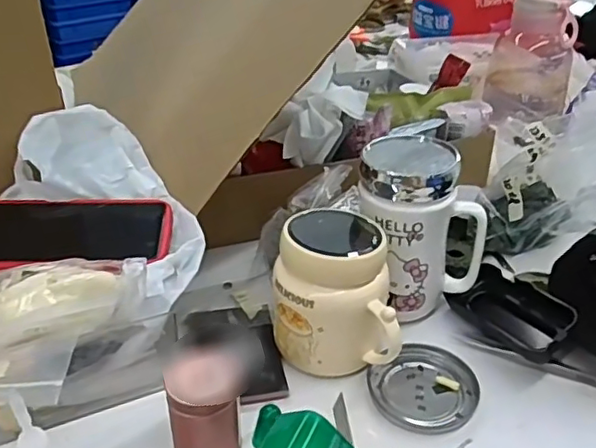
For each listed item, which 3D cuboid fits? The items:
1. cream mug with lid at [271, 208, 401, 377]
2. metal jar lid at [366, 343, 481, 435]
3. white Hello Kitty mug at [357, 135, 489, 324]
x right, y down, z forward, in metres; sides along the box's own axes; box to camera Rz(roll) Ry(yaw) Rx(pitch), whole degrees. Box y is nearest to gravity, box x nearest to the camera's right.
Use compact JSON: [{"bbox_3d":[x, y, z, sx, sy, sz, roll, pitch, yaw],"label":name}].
[{"bbox_3d":[0.031,0.053,0.444,0.095,0.111,0.072,7,33,11],"label":"cream mug with lid"},{"bbox_3d":[0.095,0.121,0.444,0.075,0.009,0.072,0,32,0],"label":"metal jar lid"},{"bbox_3d":[0.095,0.007,0.485,0.081,0.139,0.074,0,32,0],"label":"white Hello Kitty mug"}]

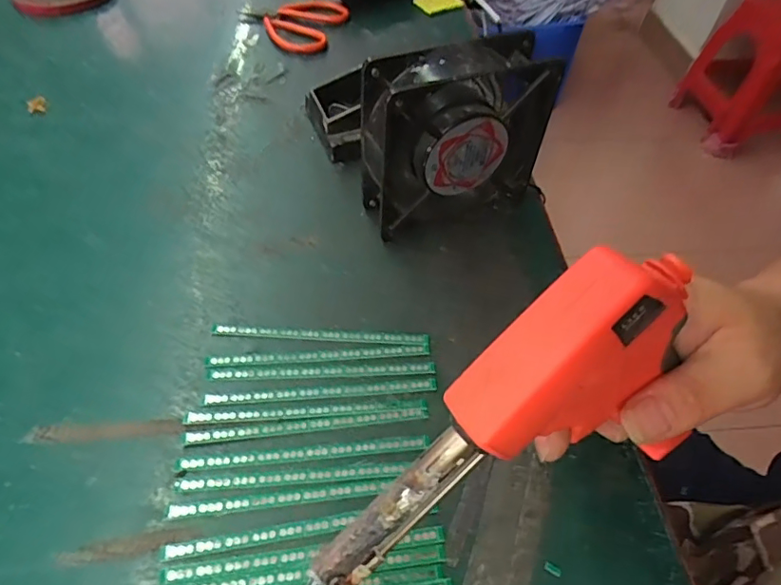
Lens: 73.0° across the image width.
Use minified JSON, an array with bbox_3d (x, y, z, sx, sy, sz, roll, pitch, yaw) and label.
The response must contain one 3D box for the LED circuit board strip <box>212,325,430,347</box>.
[{"bbox_3d":[-0.043,0.026,0.331,0.134,0.004,0.009,3,52,0],"label":"LED circuit board strip"}]

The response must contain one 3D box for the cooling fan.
[{"bbox_3d":[0.041,-0.101,0.361,0.128,0.120,0.044,-18,55,-17],"label":"cooling fan"}]

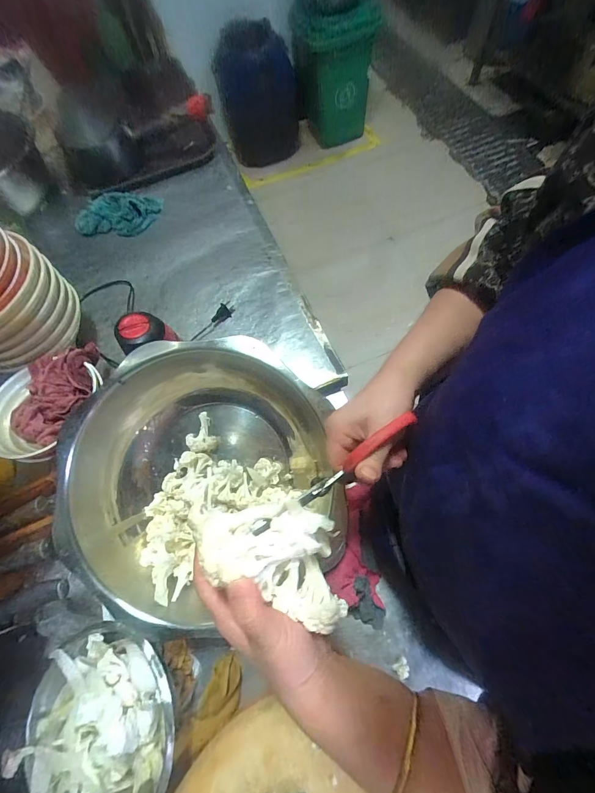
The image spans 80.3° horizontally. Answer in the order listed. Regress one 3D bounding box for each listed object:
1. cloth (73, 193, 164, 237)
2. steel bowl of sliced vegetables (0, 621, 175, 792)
[{"bbox_3d":[-0.435,-0.439,0.849,0.198,0.041,0.117,-2,66,5],"label":"cloth"},{"bbox_3d":[-0.226,0.380,0.407,0.186,0.091,0.196,-2,66,5],"label":"steel bowl of sliced vegetables"}]

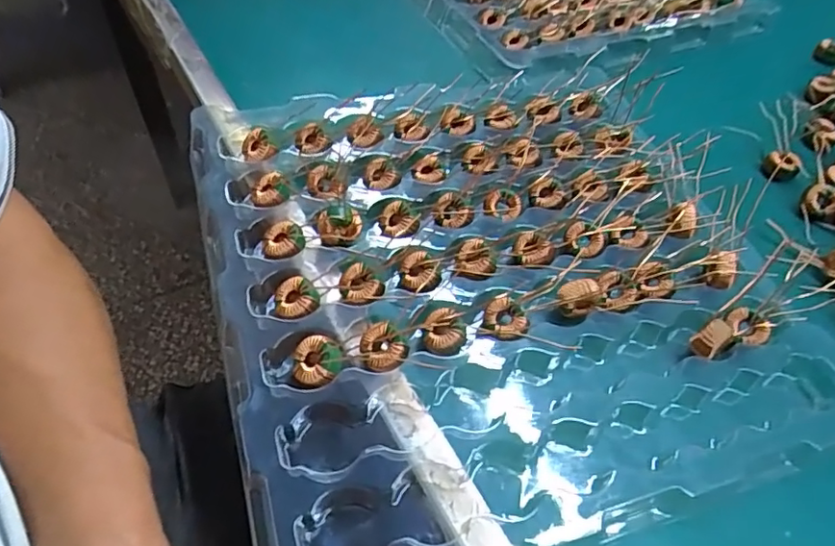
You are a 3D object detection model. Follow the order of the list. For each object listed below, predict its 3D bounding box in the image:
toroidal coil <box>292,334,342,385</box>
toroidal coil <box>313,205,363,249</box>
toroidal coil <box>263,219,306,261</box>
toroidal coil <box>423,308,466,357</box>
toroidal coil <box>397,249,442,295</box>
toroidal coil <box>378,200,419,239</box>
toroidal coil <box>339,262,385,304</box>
[{"bbox_3d":[-0.044,0.039,0.258,0.023,0.011,0.023,-9,65,19],"label":"toroidal coil"},{"bbox_3d":[-0.043,-0.025,0.303,0.023,0.011,0.021,3,54,-4],"label":"toroidal coil"},{"bbox_3d":[-0.069,-0.017,0.297,0.021,0.006,0.023,3,54,-4],"label":"toroidal coil"},{"bbox_3d":[0.012,0.028,0.274,0.018,0.009,0.021,-31,62,-25],"label":"toroidal coil"},{"bbox_3d":[0.000,0.001,0.295,0.020,0.007,0.023,-27,61,-23],"label":"toroidal coil"},{"bbox_3d":[-0.011,-0.027,0.317,0.018,0.010,0.022,-25,60,-22],"label":"toroidal coil"},{"bbox_3d":[-0.028,0.006,0.285,0.018,0.007,0.022,-33,63,-26],"label":"toroidal coil"}]

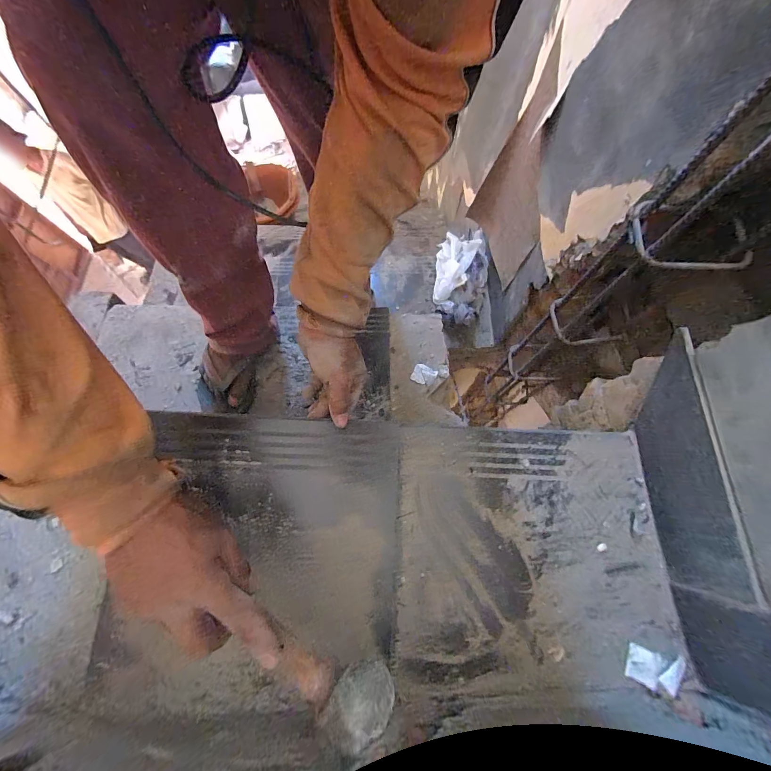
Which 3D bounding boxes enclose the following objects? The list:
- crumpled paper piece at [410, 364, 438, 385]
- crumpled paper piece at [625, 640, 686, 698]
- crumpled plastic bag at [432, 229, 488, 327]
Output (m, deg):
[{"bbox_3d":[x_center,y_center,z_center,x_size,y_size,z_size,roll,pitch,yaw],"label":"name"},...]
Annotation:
[{"bbox_3d":[0.075,-0.020,0.660,0.044,0.004,0.038,24,71,7],"label":"crumpled paper piece"},{"bbox_3d":[0.270,0.284,0.340,0.049,0.006,0.033,8,71,22],"label":"crumpled paper piece"},{"bbox_3d":[0.205,-0.312,0.891,0.137,0.078,0.320,8,70,1],"label":"crumpled plastic bag"}]

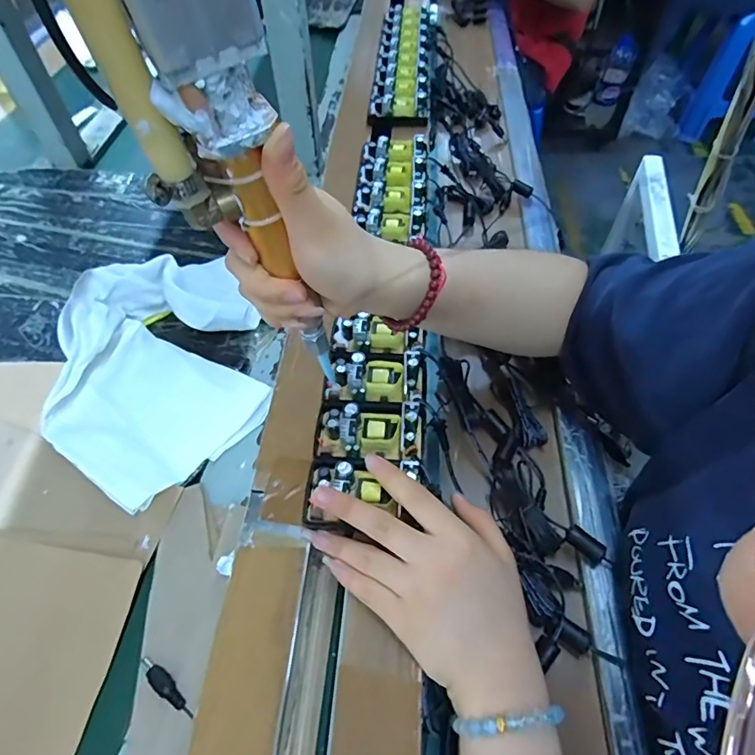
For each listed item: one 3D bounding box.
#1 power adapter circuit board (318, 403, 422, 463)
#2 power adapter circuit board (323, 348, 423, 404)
[{"bbox_3d":[-0.005,0.040,0.362,0.077,0.025,0.047,2,54,3],"label":"power adapter circuit board"},{"bbox_3d":[-0.002,-0.001,0.388,0.075,0.020,0.045,3,54,3],"label":"power adapter circuit board"}]

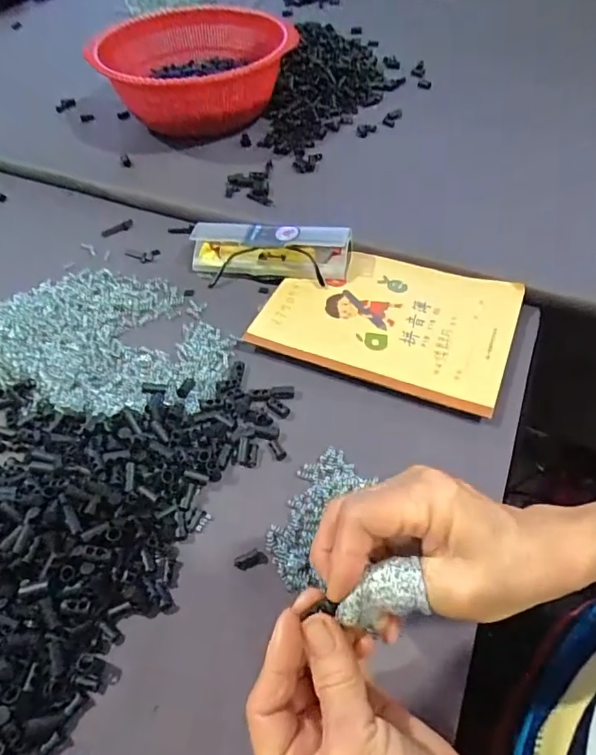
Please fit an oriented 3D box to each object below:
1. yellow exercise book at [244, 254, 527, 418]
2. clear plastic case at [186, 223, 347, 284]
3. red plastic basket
[{"bbox_3d":[0.077,-0.054,0.446,0.204,0.011,0.142,17,55,17],"label":"yellow exercise book"},{"bbox_3d":[-0.029,-0.123,0.484,0.152,0.034,0.043,9,53,11],"label":"clear plastic case"},{"bbox_3d":[-0.148,-0.372,0.644,0.245,0.097,0.209,17,55,17],"label":"red plastic basket"}]

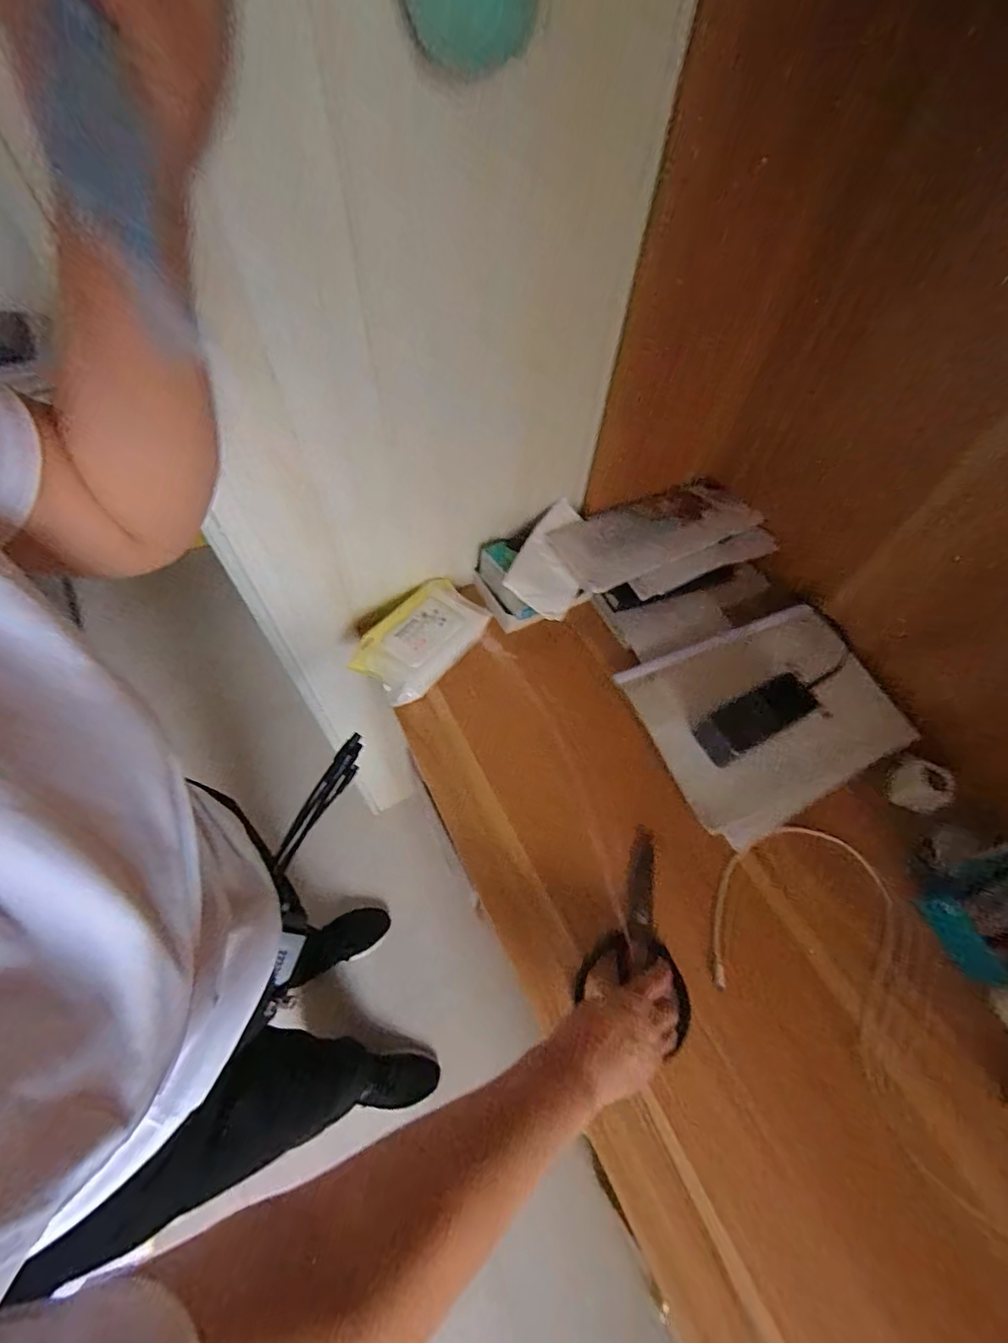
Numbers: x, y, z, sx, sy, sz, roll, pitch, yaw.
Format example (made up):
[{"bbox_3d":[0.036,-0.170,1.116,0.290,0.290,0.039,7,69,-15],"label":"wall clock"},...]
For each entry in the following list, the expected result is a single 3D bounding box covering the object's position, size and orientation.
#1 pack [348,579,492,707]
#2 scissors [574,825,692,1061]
[{"bbox_3d":[-0.104,-0.043,0.675,0.104,0.038,0.172,37,65,18],"label":"pack"},{"bbox_3d":[0.141,0.255,0.543,0.105,0.026,0.193,15,49,7],"label":"scissors"}]

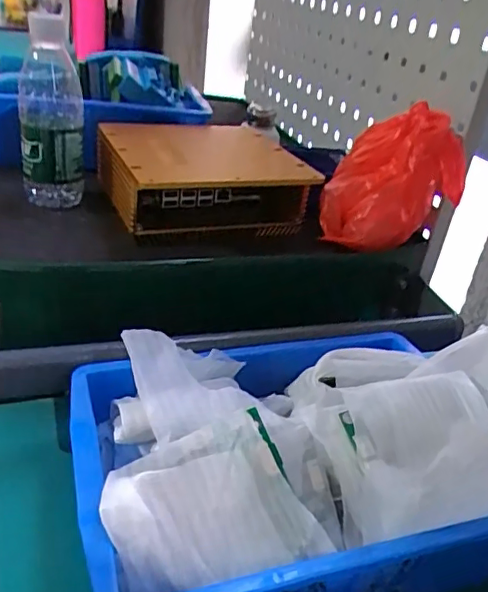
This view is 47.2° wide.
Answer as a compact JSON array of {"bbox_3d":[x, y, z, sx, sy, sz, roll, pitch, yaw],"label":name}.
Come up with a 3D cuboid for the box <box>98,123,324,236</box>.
[{"bbox_3d":[-0.049,-0.126,0.595,0.190,0.068,0.186,-7,33,-23],"label":"box"}]

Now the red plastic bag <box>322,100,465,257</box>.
[{"bbox_3d":[0.147,-0.115,0.548,0.128,0.126,0.077,16,31,14],"label":"red plastic bag"}]

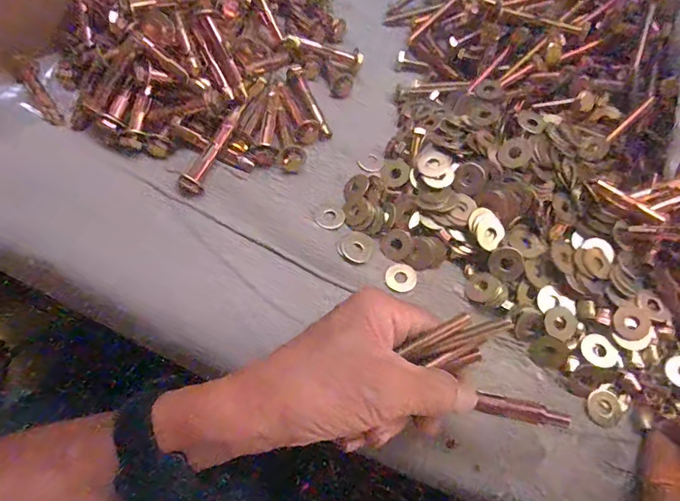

----

### AIM OF THE TASK:
Give back the material above exactly, but without its images.

### ANSWER SPACE:
For each listed item, which 3D cuboid fits? The items:
1. cream mug with lid at [271, 208, 401, 377]
2. metal jar lid at [366, 343, 481, 435]
3. white Hello Kitty mug at [357, 135, 489, 324]
x right, y down, z forward, in metres; sides along the box's own axes; box to camera Rz(roll) Ry(yaw) Rx(pitch), whole degrees. Box y is nearest to gravity, box x nearest to the camera's right.
Use compact JSON: [{"bbox_3d":[x, y, z, sx, sy, sz, roll, pitch, yaw],"label":name}].
[{"bbox_3d":[0.031,0.053,0.444,0.095,0.111,0.072,7,33,11],"label":"cream mug with lid"},{"bbox_3d":[0.095,0.121,0.444,0.075,0.009,0.072,0,32,0],"label":"metal jar lid"},{"bbox_3d":[0.095,0.007,0.485,0.081,0.139,0.074,0,32,0],"label":"white Hello Kitty mug"}]

Lens: 73.0° across the image width.
Use minified JSON, an array with bbox_3d (x, y, z, sx, sy, sz, roll, pitch, yaw) and label.
The response must contain one 3D box for the LED circuit board strip <box>212,325,430,347</box>.
[{"bbox_3d":[-0.043,0.026,0.331,0.134,0.004,0.009,3,52,0],"label":"LED circuit board strip"}]

The response must contain one 3D box for the cooling fan.
[{"bbox_3d":[0.041,-0.101,0.361,0.128,0.120,0.044,-18,55,-17],"label":"cooling fan"}]

The image spans 80.3° horizontally. Answer in the order listed. Regress one 3D bounding box for each listed object:
1. cloth (73, 193, 164, 237)
2. steel bowl of sliced vegetables (0, 621, 175, 792)
[{"bbox_3d":[-0.435,-0.439,0.849,0.198,0.041,0.117,-2,66,5],"label":"cloth"},{"bbox_3d":[-0.226,0.380,0.407,0.186,0.091,0.196,-2,66,5],"label":"steel bowl of sliced vegetables"}]

You are a 3D object detection model. Follow the order of the list. For each object listed below, predict its 3D bounding box in the image:
toroidal coil <box>292,334,342,385</box>
toroidal coil <box>313,205,363,249</box>
toroidal coil <box>263,219,306,261</box>
toroidal coil <box>423,308,466,357</box>
toroidal coil <box>397,249,442,295</box>
toroidal coil <box>378,200,419,239</box>
toroidal coil <box>339,262,385,304</box>
[{"bbox_3d":[-0.044,0.039,0.258,0.023,0.011,0.023,-9,65,19],"label":"toroidal coil"},{"bbox_3d":[-0.043,-0.025,0.303,0.023,0.011,0.021,3,54,-4],"label":"toroidal coil"},{"bbox_3d":[-0.069,-0.017,0.297,0.021,0.006,0.023,3,54,-4],"label":"toroidal coil"},{"bbox_3d":[0.012,0.028,0.274,0.018,0.009,0.021,-31,62,-25],"label":"toroidal coil"},{"bbox_3d":[0.000,0.001,0.295,0.020,0.007,0.023,-27,61,-23],"label":"toroidal coil"},{"bbox_3d":[-0.011,-0.027,0.317,0.018,0.010,0.022,-25,60,-22],"label":"toroidal coil"},{"bbox_3d":[-0.028,0.006,0.285,0.018,0.007,0.022,-33,63,-26],"label":"toroidal coil"}]

Which 3D bounding boxes enclose the following objects? The list:
- crumpled paper piece at [410, 364, 438, 385]
- crumpled paper piece at [625, 640, 686, 698]
- crumpled plastic bag at [432, 229, 488, 327]
Output (m, deg):
[{"bbox_3d":[x_center,y_center,z_center,x_size,y_size,z_size,roll,pitch,yaw],"label":"name"},...]
Annotation:
[{"bbox_3d":[0.075,-0.020,0.660,0.044,0.004,0.038,24,71,7],"label":"crumpled paper piece"},{"bbox_3d":[0.270,0.284,0.340,0.049,0.006,0.033,8,71,22],"label":"crumpled paper piece"},{"bbox_3d":[0.205,-0.312,0.891,0.137,0.078,0.320,8,70,1],"label":"crumpled plastic bag"}]

For each listed item: one 3D bounding box.
#1 power adapter circuit board (318, 403, 422, 463)
#2 power adapter circuit board (323, 348, 423, 404)
[{"bbox_3d":[-0.005,0.040,0.362,0.077,0.025,0.047,2,54,3],"label":"power adapter circuit board"},{"bbox_3d":[-0.002,-0.001,0.388,0.075,0.020,0.045,3,54,3],"label":"power adapter circuit board"}]

Please fit an oriented 3D box to each object below:
1. yellow exercise book at [244, 254, 527, 418]
2. clear plastic case at [186, 223, 347, 284]
3. red plastic basket
[{"bbox_3d":[0.077,-0.054,0.446,0.204,0.011,0.142,17,55,17],"label":"yellow exercise book"},{"bbox_3d":[-0.029,-0.123,0.484,0.152,0.034,0.043,9,53,11],"label":"clear plastic case"},{"bbox_3d":[-0.148,-0.372,0.644,0.245,0.097,0.209,17,55,17],"label":"red plastic basket"}]

Numbers: x, y, z, sx, sy, sz, roll, pitch, yaw.
Format example (made up):
[{"bbox_3d":[0.036,-0.170,1.116,0.290,0.290,0.039,7,69,-15],"label":"wall clock"},...]
For each entry in the following list, the expected result is a single 3D bounding box covering the object's position, size and orientation.
#1 pack [348,579,492,707]
#2 scissors [574,825,692,1061]
[{"bbox_3d":[-0.104,-0.043,0.675,0.104,0.038,0.172,37,65,18],"label":"pack"},{"bbox_3d":[0.141,0.255,0.543,0.105,0.026,0.193,15,49,7],"label":"scissors"}]

This view is 47.2° wide.
Answer as a compact JSON array of {"bbox_3d":[x, y, z, sx, sy, sz, roll, pitch, yaw],"label":name}.
Come up with a 3D cuboid for the box <box>98,123,324,236</box>.
[{"bbox_3d":[-0.049,-0.126,0.595,0.190,0.068,0.186,-7,33,-23],"label":"box"}]

Now the red plastic bag <box>322,100,465,257</box>.
[{"bbox_3d":[0.147,-0.115,0.548,0.128,0.126,0.077,16,31,14],"label":"red plastic bag"}]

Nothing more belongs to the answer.